### EXERCISE PROMPT
Could you copy the data that follows exactly as written, but drop the pictures?
┏━━
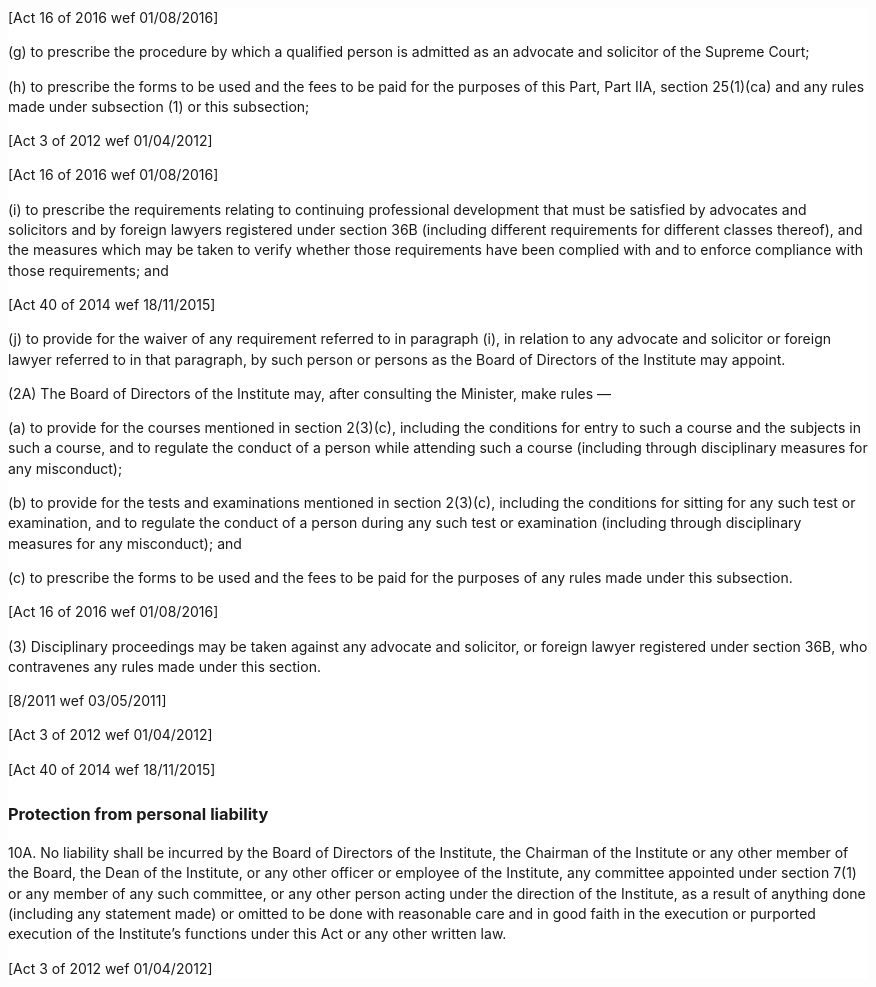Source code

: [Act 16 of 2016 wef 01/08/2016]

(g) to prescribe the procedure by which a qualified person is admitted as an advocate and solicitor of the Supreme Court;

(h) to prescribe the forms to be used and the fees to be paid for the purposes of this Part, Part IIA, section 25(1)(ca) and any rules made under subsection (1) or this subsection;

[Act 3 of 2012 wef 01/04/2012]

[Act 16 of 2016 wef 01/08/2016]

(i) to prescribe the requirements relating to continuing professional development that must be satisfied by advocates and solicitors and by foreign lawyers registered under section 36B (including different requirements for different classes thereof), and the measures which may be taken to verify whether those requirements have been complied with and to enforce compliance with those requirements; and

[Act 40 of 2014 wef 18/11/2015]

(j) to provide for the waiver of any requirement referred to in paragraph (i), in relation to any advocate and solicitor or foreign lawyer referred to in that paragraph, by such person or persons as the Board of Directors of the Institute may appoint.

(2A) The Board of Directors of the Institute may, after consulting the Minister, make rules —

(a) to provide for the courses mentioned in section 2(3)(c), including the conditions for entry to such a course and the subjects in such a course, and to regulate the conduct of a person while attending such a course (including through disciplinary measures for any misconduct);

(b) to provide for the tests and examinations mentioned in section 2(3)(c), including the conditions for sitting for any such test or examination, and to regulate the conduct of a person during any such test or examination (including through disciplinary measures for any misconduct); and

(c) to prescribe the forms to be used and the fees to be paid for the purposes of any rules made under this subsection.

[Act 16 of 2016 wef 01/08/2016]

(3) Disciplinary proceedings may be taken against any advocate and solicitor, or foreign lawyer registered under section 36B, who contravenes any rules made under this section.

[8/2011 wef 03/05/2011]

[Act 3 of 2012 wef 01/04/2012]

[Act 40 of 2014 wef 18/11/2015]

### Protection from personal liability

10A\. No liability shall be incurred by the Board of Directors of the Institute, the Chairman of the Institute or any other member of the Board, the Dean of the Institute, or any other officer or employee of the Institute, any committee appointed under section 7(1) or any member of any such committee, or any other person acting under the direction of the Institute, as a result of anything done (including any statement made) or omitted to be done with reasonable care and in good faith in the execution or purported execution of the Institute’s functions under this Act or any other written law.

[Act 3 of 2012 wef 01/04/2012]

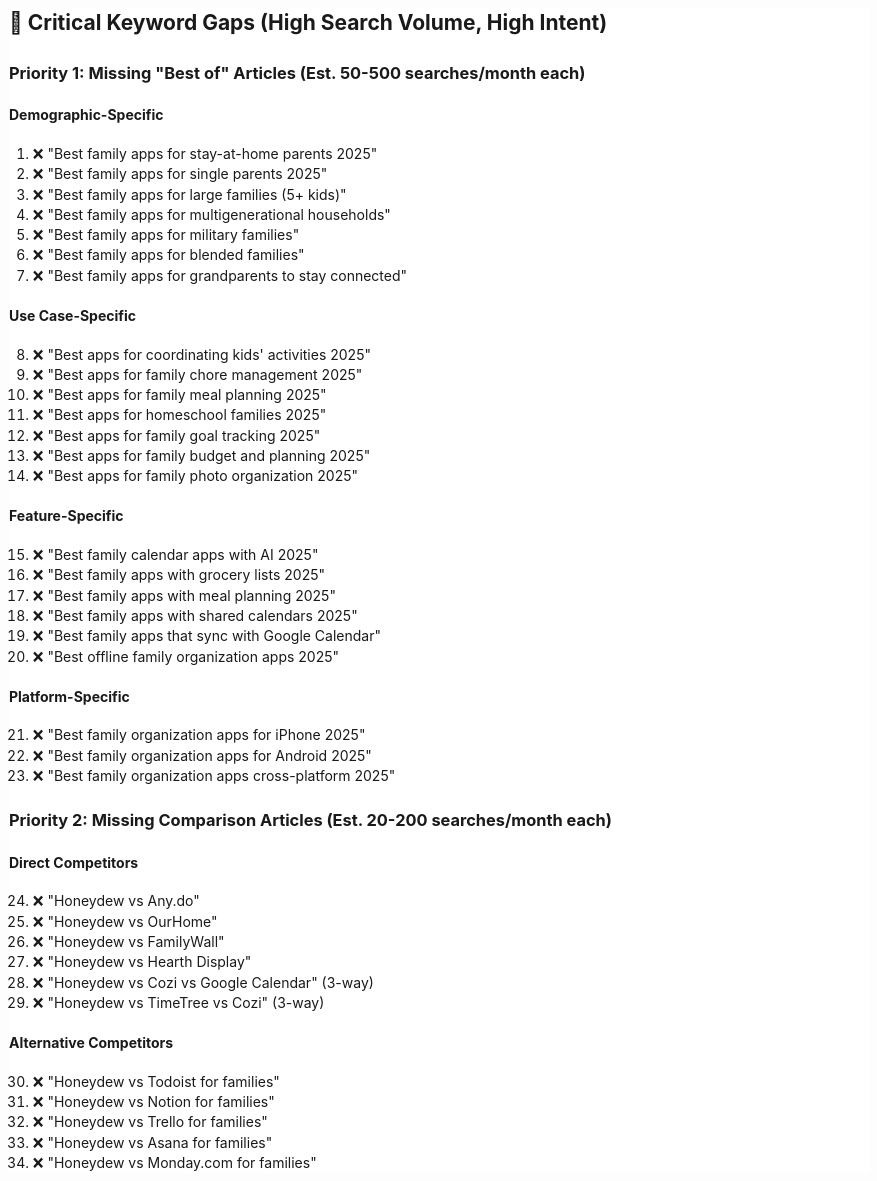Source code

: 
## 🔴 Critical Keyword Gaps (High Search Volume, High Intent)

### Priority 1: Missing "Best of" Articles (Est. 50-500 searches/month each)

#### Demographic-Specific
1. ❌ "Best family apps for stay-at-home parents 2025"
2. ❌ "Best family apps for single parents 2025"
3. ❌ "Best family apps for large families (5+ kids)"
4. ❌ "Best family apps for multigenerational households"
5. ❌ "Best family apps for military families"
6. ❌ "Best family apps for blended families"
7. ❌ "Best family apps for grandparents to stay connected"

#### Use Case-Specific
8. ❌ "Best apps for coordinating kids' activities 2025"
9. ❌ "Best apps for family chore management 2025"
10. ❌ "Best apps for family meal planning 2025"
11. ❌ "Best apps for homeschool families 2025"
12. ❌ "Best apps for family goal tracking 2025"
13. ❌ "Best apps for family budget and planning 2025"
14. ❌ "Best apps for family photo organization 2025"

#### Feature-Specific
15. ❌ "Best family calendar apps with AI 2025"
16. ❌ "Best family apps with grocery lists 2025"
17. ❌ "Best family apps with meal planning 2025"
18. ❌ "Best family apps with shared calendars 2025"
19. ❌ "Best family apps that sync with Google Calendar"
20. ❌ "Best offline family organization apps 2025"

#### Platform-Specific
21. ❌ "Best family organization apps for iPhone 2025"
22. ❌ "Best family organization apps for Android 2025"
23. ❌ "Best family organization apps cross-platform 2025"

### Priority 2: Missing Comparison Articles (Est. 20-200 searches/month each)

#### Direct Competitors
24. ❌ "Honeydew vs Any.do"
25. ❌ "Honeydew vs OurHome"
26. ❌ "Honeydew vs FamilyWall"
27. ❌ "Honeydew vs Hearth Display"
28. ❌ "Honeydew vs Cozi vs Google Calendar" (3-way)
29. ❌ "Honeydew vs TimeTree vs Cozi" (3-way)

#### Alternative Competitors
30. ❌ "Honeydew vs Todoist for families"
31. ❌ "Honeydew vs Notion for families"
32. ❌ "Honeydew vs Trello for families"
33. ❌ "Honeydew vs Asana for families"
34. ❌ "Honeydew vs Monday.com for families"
┗━━
### REPLY TO THE EXERCISE
Source code

: [Act 16 of 2016 wef 01/08/2016]

(g) to prescribe the procedure by which a qualified person is admitted as an advocate and solicitor of the Supreme Court;

(h) to prescribe the forms to be used and the fees to be paid for the purposes of this Part, Part IIA, section 25(1)(ca) and any rules made under subsection (1) or this subsection;

[Act 3 of 2012 wef 01/04/2012]

[Act 16 of 2016 wef 01/08/2016]

(i) to prescribe the requirements relating to continuing professional development that must be satisfied by advocates and solicitors and by foreign lawyers registered under section 36B (including different requirements for different classes thereof), and the measures which may be taken to verify whether those requirements have been complied with and to enforce compliance with those requirements; and

[Act 40 of 2014 wef 18/11/2015]

(j) to provide for the waiver of any requirement referred to in paragraph (i), in relation to any advocate and solicitor or foreign lawyer referred to in that paragraph, by such person or persons as the Board of Directors of the Institute may appoint.

(2A) The Board of Directors of the Institute may, after consulting the Minister, make rules —

(a) to provide for the courses mentioned in section 2(3)(c), including the conditions for entry to such a course and the subjects in such a course, and to regulate the conduct of a person while attending such a course (including through disciplinary measures for any misconduct);

(b) to provide for the tests and examinations mentioned in section 2(3)(c), including the conditions for sitting for any such test or examination, and to regulate the conduct of a person during any such test or examination (including through disciplinary measures for any misconduct); and

(c) to prescribe the forms to be used and the fees to be paid for the purposes of any rules made under this subsection.

[Act 16 of 2016 wef 01/08/2016]

(3) Disciplinary proceedings may be taken against any advocate and solicitor, or foreign lawyer registered under section 36B, who contravenes any rules made under this section.

[8/2011 wef 03/05/2011]

[Act 3 of 2012 wef 01/04/2012]

[Act 40 of 2014 wef 18/11/2015]

### Protection from personal liability

10A\. No liability shall be incurred by the Board of Directors of the Institute, the Chairman of the Institute or any other member of the Board, the Dean of the Institute, or any other officer or employee of the Institute, any committee appointed under section 7(1) or any member of any such committee, or any other person acting under the direction of the Institute, as a result of anything done (including any statement made) or omitted to be done with reasonable care and in good faith in the execution or purported execution of the Institute’s functions under this Act or any other written law.

[Act 3 of 2012 wef 01/04/2012]

Source code

: 
## 🔴 Critical Keyword Gaps (High Search Volume, High Intent)

### Priority 1: Missing "Best of" Articles (Est. 50-500 searches/month each)

#### Demographic-Specific
1. ❌ "Best family apps for stay-at-home parents 2025"
2. ❌ "Best family apps for single parents 2025"
3. ❌ "Best family apps for large families (5+ kids)"
4. ❌ "Best family apps for multigenerational households"
5. ❌ "Best family apps for military families"
6. ❌ "Best family apps for blended families"
7. ❌ "Best family apps for grandparents to stay connected"

#### Use Case-Specific
8. ❌ "Best apps for coordinating kids' activities 2025"
9. ❌ "Best apps for family chore management 2025"
10. ❌ "Best apps for family meal planning 2025"
11. ❌ "Best apps for homeschool families 2025"
12. ❌ "Best apps for family goal tracking 2025"
13. ❌ "Best apps for family budget and planning 2025"
14. ❌ "Best apps for family photo organization 2025"

#### Feature-Specific
15. ❌ "Best family calendar apps with AI 2025"
16. ❌ "Best family apps with grocery lists 2025"
17. ❌ "Best family apps with meal planning 2025"
18. ❌ "Best family apps with shared calendars 2025"
19. ❌ "Best family apps that sync with Google Calendar"
20. ❌ "Best offline family organization apps 2025"

#### Platform-Specific
21. ❌ "Best family organization apps for iPhone 2025"
22. ❌ "Best family organization apps for Android 2025"
23. ❌ "Best family organization apps cross-platform 2025"

### Priority 2: Missing Comparison Articles (Est. 20-200 searches/month each)

#### Direct Competitors
24. ❌ "Honeydew vs Any.do"
25. ❌ "Honeydew vs OurHome"
26. ❌ "Honeydew vs FamilyWall"
27. ❌ "Honeydew vs Hearth Display"
28. ❌ "Honeydew vs Cozi vs Google Calendar" (3-way)
29. ❌ "Honeydew vs TimeTree vs Cozi" (3-way)

#### Alternative Competitors
30. ❌ "Honeydew vs Todoist for families"
31. ❌ "Honeydew vs Notion for families"
32. ❌ "Honeydew vs Trello for families"
33. ❌ "Honeydew vs Asana for families"
34. ❌ "Honeydew vs Monday.com for families"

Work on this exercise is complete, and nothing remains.